Leicht kann es passieren, dass Familie als ein großer Sorgenkomplex erlebt wird. Was raten Sie Eltern, damit es gar nicht soweit kommt. Und wie können sie sich daraus befreien?
Zum Familienleben gehören Probleme, Ärger und Sorgen. Aber es ist auch voller Glück, Freude und Spaß! Das wechselt sich ständig ab. Manchmal kann helfen, sich selbst und seine Kinder wie in einem Film zu betrachten. In einem guten Film wollen wir lachen, Spannung erleben, vielleicht weinen, uns aufregen, wir wollen uns überraschen lassen oder berührt werden. Genauso ist es doch mit der Familie. Es ist ein Theaterstück. Eine Geschichte. Eltern können dabei sehr inspirierende Regisseure sein. Ich gebe den Rat: Unterstützen Sie Ihre Kinder, Ihren Partner und sich selbst so gut es geht. Jeder Mensch möchte hören: „Du bist toll!“, „Du schaffst das!“, „Wir lieben Dich!“. Es ist wichtig, nicht zu viel auf Fehlern herumzureiten. Gerade Kinder brauchen das Gefühl, dass wir sehen, dass sie ihr Bestes geben und wollen dafür bestätigt werden.

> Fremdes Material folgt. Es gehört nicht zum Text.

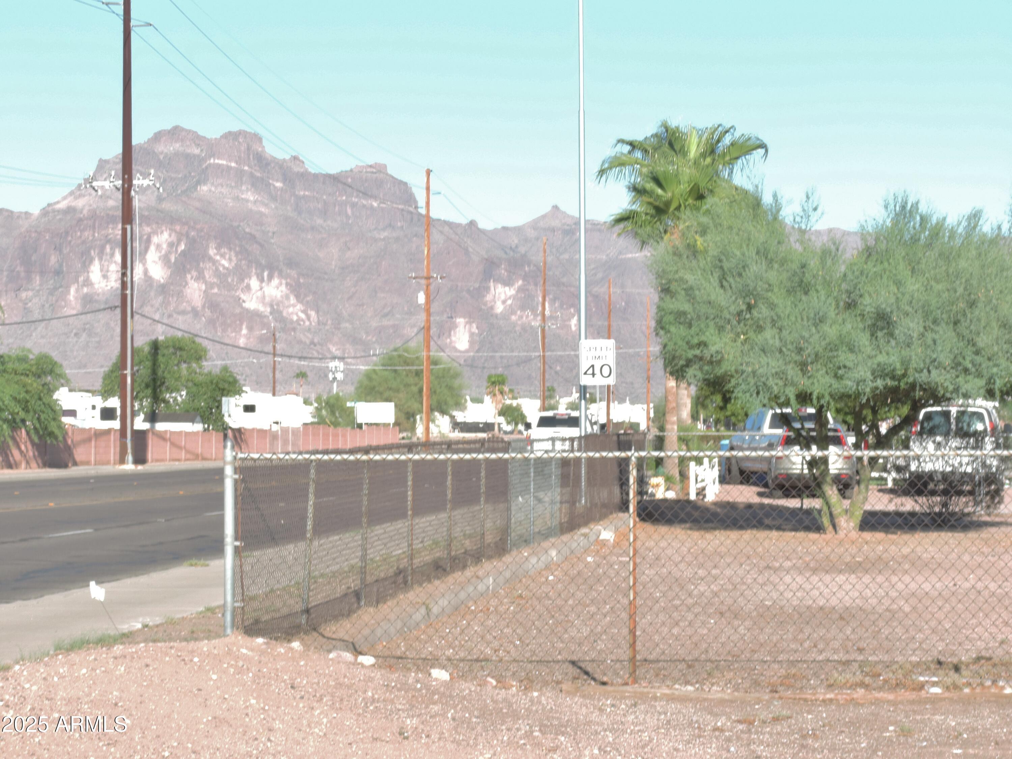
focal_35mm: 120
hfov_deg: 16.4
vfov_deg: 12.3
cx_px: 506
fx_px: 3508
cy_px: 380
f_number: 7.5
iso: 80
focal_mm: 21.4
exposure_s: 1/80
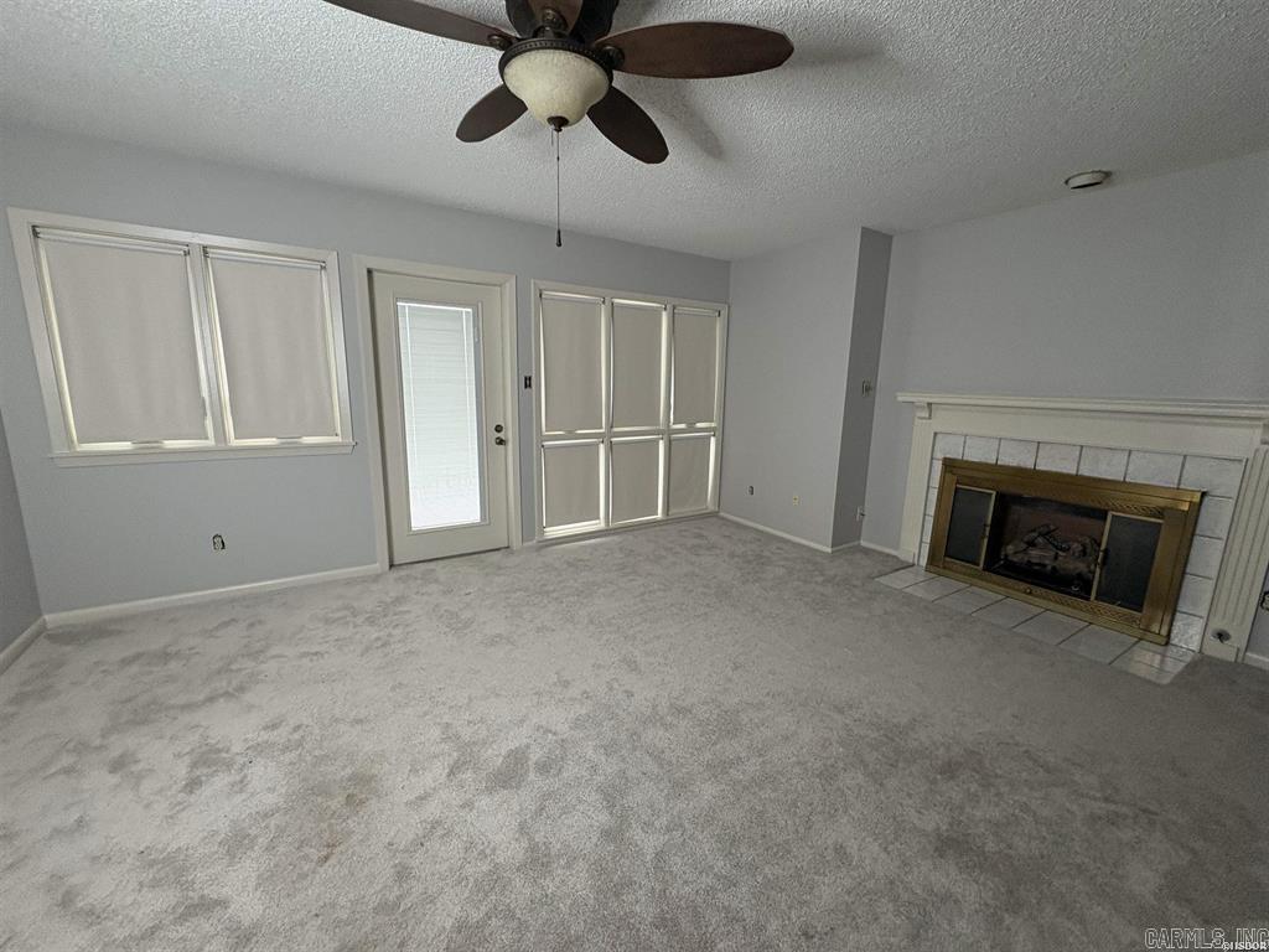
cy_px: 476
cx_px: 634
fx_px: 513
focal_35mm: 14
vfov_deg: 85.7
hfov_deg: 102.1
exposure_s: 1/81
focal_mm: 2.22
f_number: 2.2
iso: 250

Liest man Ihr einziges ins Deutsche übersetzte Buch „Traut Euch, Eltern zu sein“, gewinnt man den Eindruck, dass es besonders wichtig ist, seinen Kindern und sich selbst gegenüber immer ehrlich zu sein und sich gegenseitig ernst zu nehmen. Dazu gehört auch, Grenzen, die das Leben setzt, beispielsweise Trauer oder Verlust anzuerkennen und den Kindern keine rosarote Traumwelt vorzugaukeln. Überfordern Sie die Kinder damit nicht?
Für Kinder liegen Glück und Traurigkeit dicht beieinander. Sie können ihre Gefühle nicht steuern. In dem einen Moment lachen, im nächsten weinen sie. Wenn Eltern beherzigen, dass Traurigkeit einfach ein Teil des Lebens ist und Glück ein anderer, müssen sie auch den Kindern nicht sagen: „Oh, hör doch bitte das Weinen auf! Das ist so schrecklich für mich. Was soll ich bloß tun, damit Du nicht mehr weinst?“.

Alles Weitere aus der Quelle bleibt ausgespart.